--- TASK MATERIAL ---
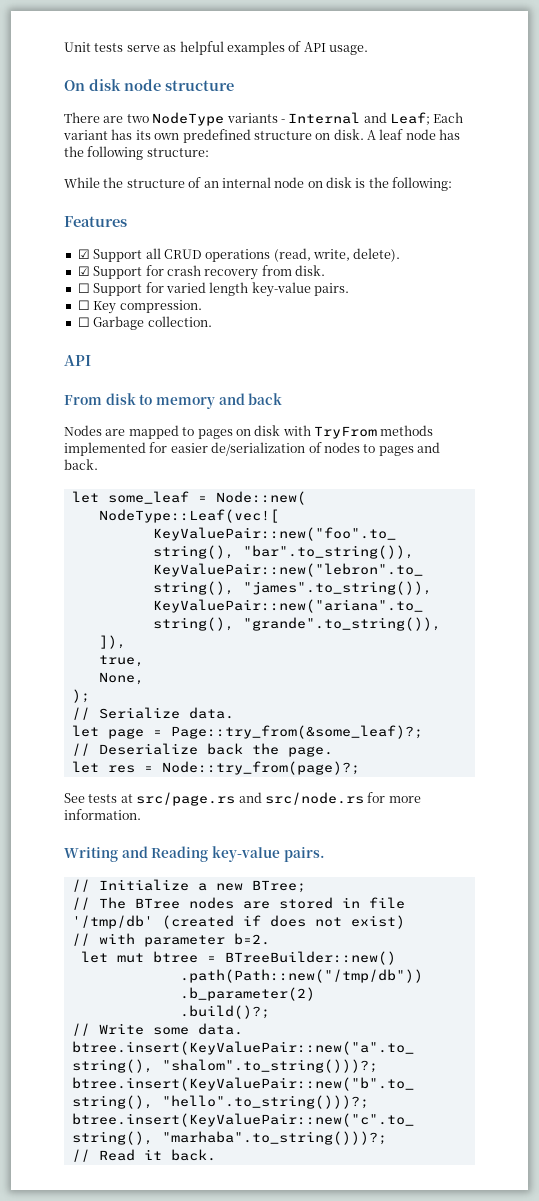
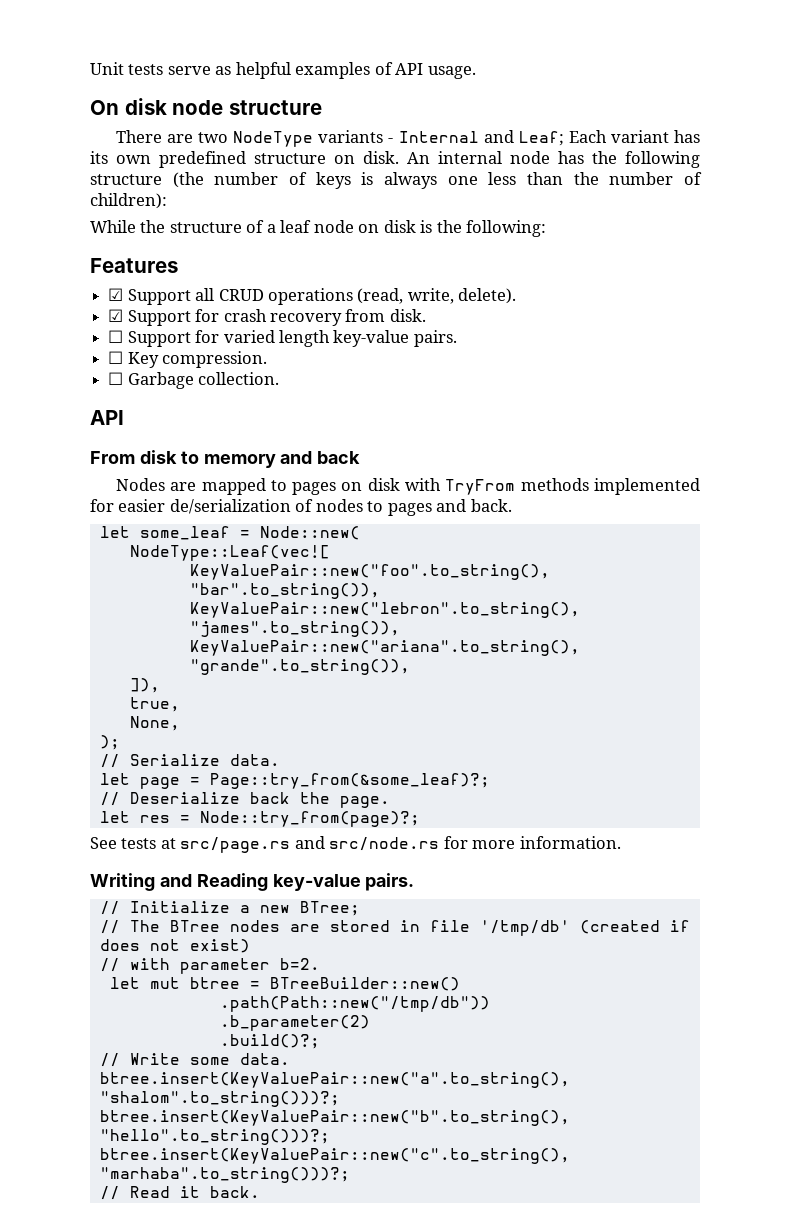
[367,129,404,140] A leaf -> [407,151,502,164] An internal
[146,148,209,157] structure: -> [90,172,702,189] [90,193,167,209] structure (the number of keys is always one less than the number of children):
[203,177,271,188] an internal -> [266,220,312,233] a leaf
---
--- TASK MATERIAL ---
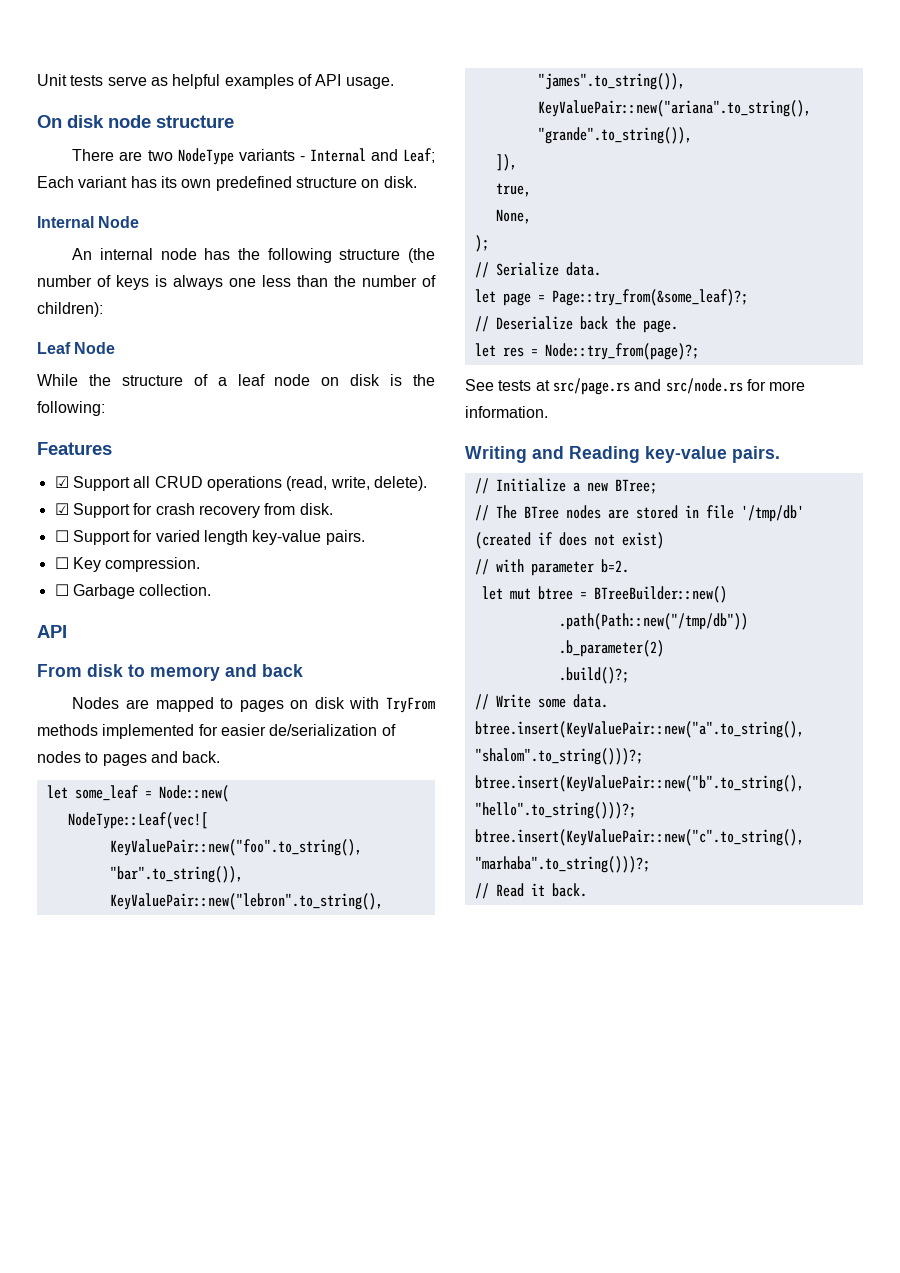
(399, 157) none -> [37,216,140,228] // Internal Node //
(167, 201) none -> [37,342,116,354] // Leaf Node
---
--- TASK MATERIAL ---
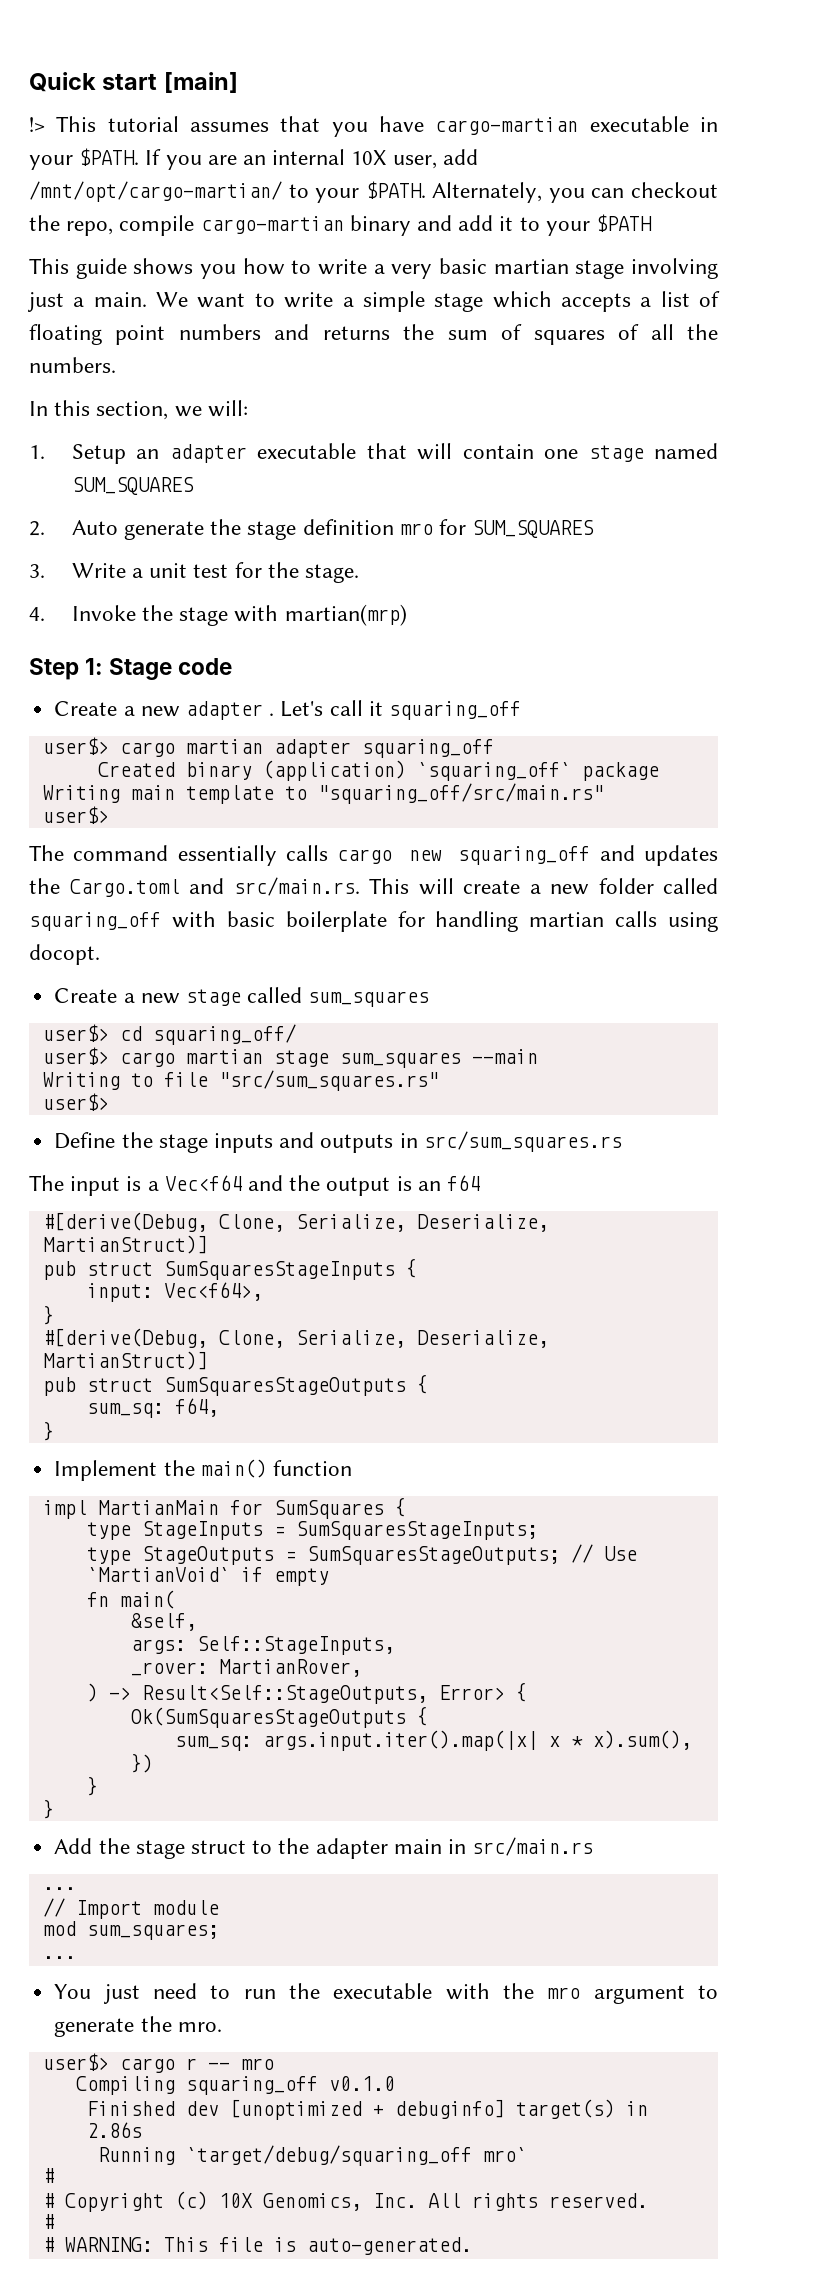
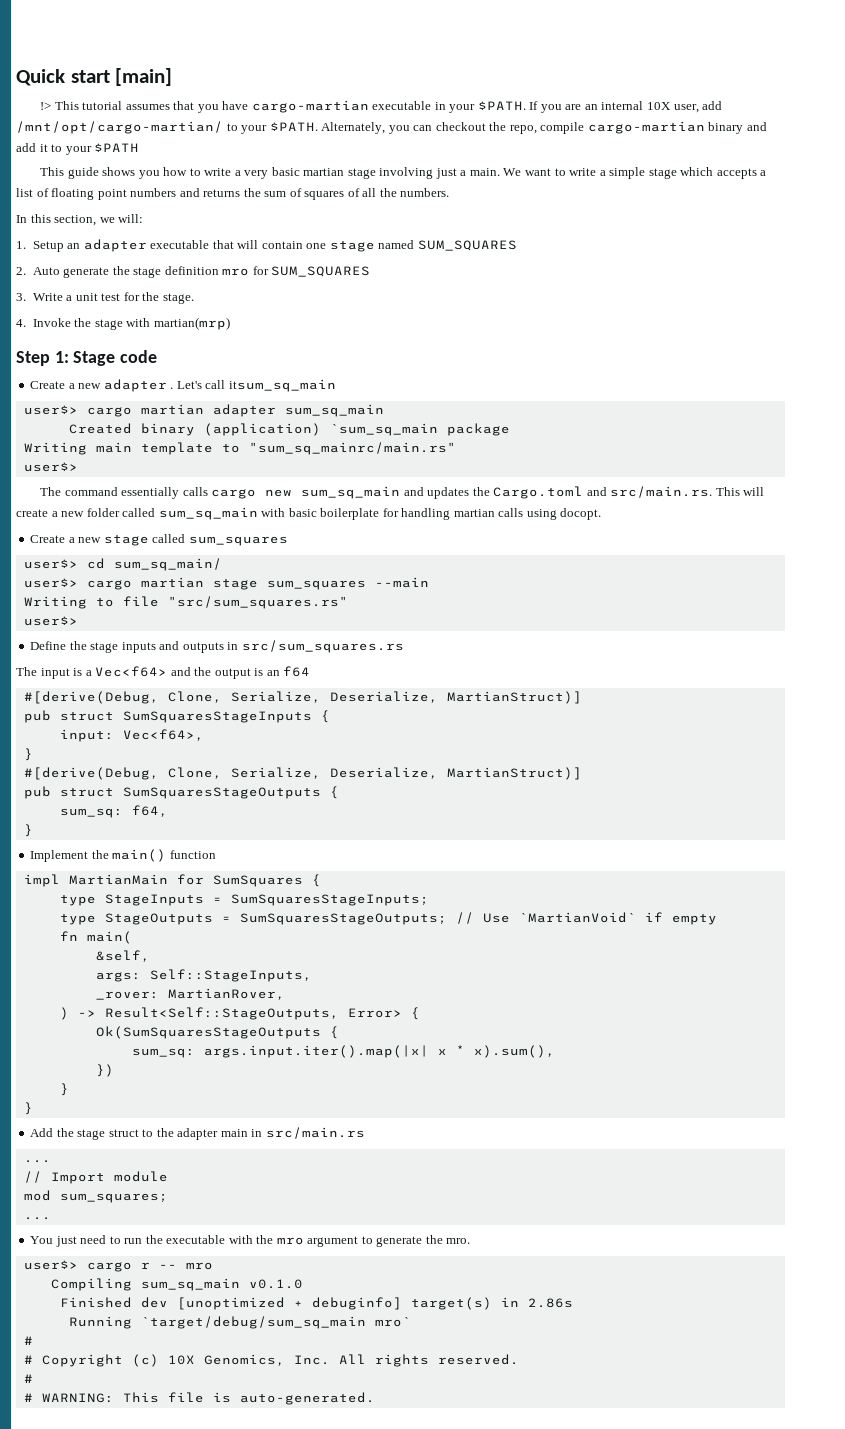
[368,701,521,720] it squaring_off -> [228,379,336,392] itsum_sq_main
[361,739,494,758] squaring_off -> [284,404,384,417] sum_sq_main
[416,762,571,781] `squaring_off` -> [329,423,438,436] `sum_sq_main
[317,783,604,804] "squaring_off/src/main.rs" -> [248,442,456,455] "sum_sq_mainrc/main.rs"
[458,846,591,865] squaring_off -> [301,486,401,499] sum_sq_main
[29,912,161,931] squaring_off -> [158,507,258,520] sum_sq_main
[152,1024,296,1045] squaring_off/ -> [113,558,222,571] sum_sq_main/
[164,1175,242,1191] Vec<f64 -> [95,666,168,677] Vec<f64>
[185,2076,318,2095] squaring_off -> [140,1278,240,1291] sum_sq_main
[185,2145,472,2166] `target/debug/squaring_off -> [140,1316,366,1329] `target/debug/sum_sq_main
---
### [WHAT THE TASK ASKS]
I need each line of the entries that holds the string "none" located and copied.

### [ANSWER TO THIS PROBLEM]
(399, 157) none -> [37,216,140,228] // Internal Node //
(167, 201) none -> [37,342,116,354] // Leaf Node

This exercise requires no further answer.